Another banker says his financial institution is presently seeking clarification from Bank Negara on whether to set aside the provisions from its profits. “If that were the case, then it would impact profitability,” the banker says.
In the case of AFG, Sng reveals that the group intends to top up its CA shortfall from its retained earnings.
“Under the current accounting framework, we’ve maintained our CA ratio at around 1%. The shortfall is not a big amount, so the impact on our group will really be immaterial.”
Meanwhile, Maybank KE Research points out that Bank Negara’s directive could set back Public Bank’s capital accumulation plan and impact its dividend payout.
“With this new directive, the bank will now have to top up its CA by 0.5 percentage points to 1.2%, which means transferring about RM1.1bil from its retained earnings to regulatory reserves,” Maybank KE says in its report.
“As a result of the transfer, we estimate a decline in Public Bank’s CET1 (core equity Tier 1 capital) ratio (as at end-December 2013) to 8.2% from 8.7%,” it explains, adding that it is possible that Public Bank’s dividend payout ratio of close to 45% might have to be scaled back to conserve capital.
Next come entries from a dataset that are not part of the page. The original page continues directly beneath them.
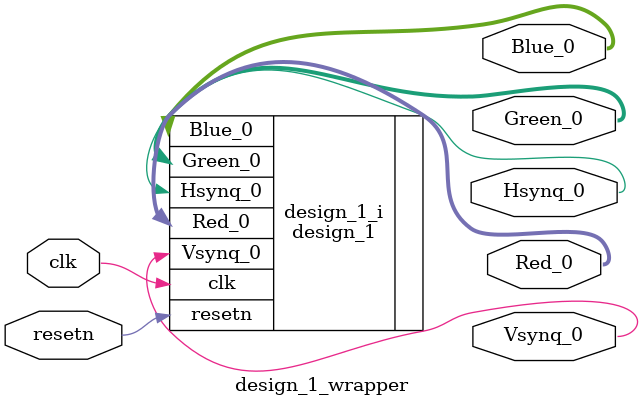
<source format=v>
`timescale 1 ps / 1 ps

module design_1_wrapper
   (Blue_0,
    Green_0,
    Hsynq_0,
    Red_0,
    Vsynq_0,
    clk,
    resetn);
  output [3:0]Blue_0;
  output [3:0]Green_0;
  output Hsynq_0;
  output [3:0]Red_0;
  output Vsynq_0;
  input clk;
  input resetn;

  wire [3:0]Blue_0;
  wire [3:0]Green_0;
  wire Hsynq_0;
  wire [3:0]Red_0;
  wire Vsynq_0;
  wire clk;
  wire resetn;

  design_1 design_1_i
       (.Blue_0(Blue_0),
        .Green_0(Green_0),
        .Hsynq_0(Hsynq_0),
        .Red_0(Red_0),
        .Vsynq_0(Vsynq_0),
        .clk(clk),
        .resetn(resetn));
endmodule

</source>
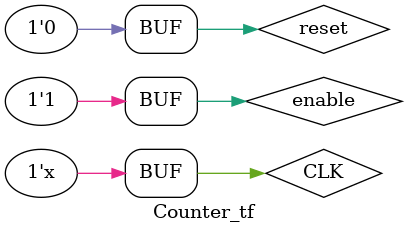
<source format=v>
`timescale 1ns / 1ps


module Counter_tf;

	parameter bits = 4;

	// Inputs
	reg CLK;
	reg enable;
	reg reset;

	// Outputs
	wire [(bits - 1):0] count;
	wire overflow;

	// Instantiate the Unit Under Test (UUT)
	Counter #(bits) uut (
		.CLK(CLK), 
		.enable(enable), 
		.reset(reset), 
		.count(count), 
		.overflow(overflow)
	);
	
	initial begin
		// Initialize Inputs
		CLK = 0;
		enable = 1;
		reset = 1;

		// Wait 100 ns for global reset to finish
		#100;
		
		reset = 0;
        
		// Add stimulus here

	end
	
	always
		#5 CLK = ~CLK;
      
endmodule


</source>
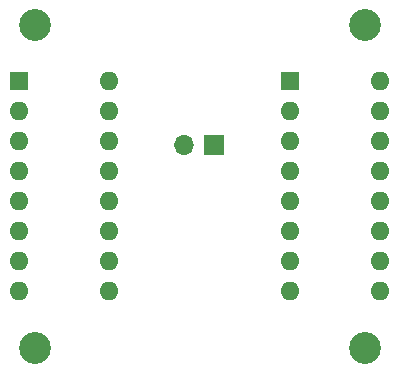
<source format=gbr>
%TF.GenerationSoftware,KiCad,Pcbnew,(5.1.9)-1*%
%TF.CreationDate,2021-09-28T11:41:38-07:00*%
%TF.ProjectId,Apple2to1,4170706c-6532-4746-9f31-2e6b69636164,rev?*%
%TF.SameCoordinates,Original*%
%TF.FileFunction,Soldermask,Bot*%
%TF.FilePolarity,Negative*%
%FSLAX46Y46*%
G04 Gerber Fmt 4.6, Leading zero omitted, Abs format (unit mm)*
G04 Created by KiCad (PCBNEW (5.1.9)-1) date 2021-09-28 11:41:38*
%MOMM*%
%LPD*%
G01*
G04 APERTURE LIST*
%ADD10C,2.700000*%
%ADD11R,1.700000X1.700000*%
%ADD12O,1.700000X1.700000*%
%ADD13O,1.600000X1.600000*%
%ADD14R,1.600000X1.600000*%
G04 APERTURE END LIST*
D10*
%TO.C,REF\u002A\u002A*%
X109220000Y-89170000D03*
%TD*%
%TO.C,REF\u002A\u002A*%
X137160000Y-116570000D03*
%TD*%
%TO.C,REF\u002A\u002A*%
X137160000Y-89170000D03*
%TD*%
D11*
%TO.C,J3*%
X124400000Y-99400000D03*
D12*
X121860000Y-99400000D03*
%TD*%
D10*
%TO.C,REF\u002A\u002A*%
X109220000Y-116570000D03*
%TD*%
D13*
%TO.C,J2*%
X115520000Y-93980000D03*
X107900000Y-111760000D03*
X115520000Y-96520000D03*
X107900000Y-109220000D03*
X115520000Y-99060000D03*
X107900000Y-106680000D03*
X115520000Y-101600000D03*
X107900000Y-104140000D03*
X115520000Y-104140000D03*
X107900000Y-101600000D03*
X115520000Y-106680000D03*
X107900000Y-99060000D03*
X115520000Y-109220000D03*
X107900000Y-96520000D03*
X115520000Y-111760000D03*
D14*
X107900000Y-93980000D03*
%TD*%
D13*
%TO.C,J1*%
X138430000Y-93980000D03*
X130810000Y-111760000D03*
X138430000Y-96520000D03*
X130810000Y-109220000D03*
X138430000Y-99060000D03*
X130810000Y-106680000D03*
X138430000Y-101600000D03*
X130810000Y-104140000D03*
X138430000Y-104140000D03*
X130810000Y-101600000D03*
X138430000Y-106680000D03*
X130810000Y-99060000D03*
X138430000Y-109220000D03*
X130810000Y-96520000D03*
X138430000Y-111760000D03*
D14*
X130810000Y-93980000D03*
%TD*%
M02*

</source>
Maybank KE, which has a “sell” call on Public Bank, says the latest directive on capital buffer has only reinforced its rating on the latter.
According to Nomura Research, Public Bank’s relatively low CA ratio could be attributed to the latter’s consistently lower-than-industry average non-performing ratio, which currently stands at 0.7% compared with the sector average of 1.8%.
Nomura says it expects a two-fold impact on Public Bank in order to comply with the minimum CA ratio of 1.2%. Besides, the impact on the latter’s CET1 ratio, Public Bank’s credit cost for 2014-2015 will also need to rise about five basis points to sustain a CA ratio of 1.2%. This, Nomura says, will have a negative impact of about 2% to Public Bank’s group earnings.
Analysts do not rule out a possible capital-raising exercise by Public Bank to build buffers in order to meet the minimum CA ratio requirement of Bank Negara.
“We understand that management is still waiting for further details from Bank Negara with respect to various further capital buffers (for example, counter-cyclical buffers) that it may require banks to hold. Upon further clarity, the group will proceed with its capital-raising plan,” RHB Research says in its report.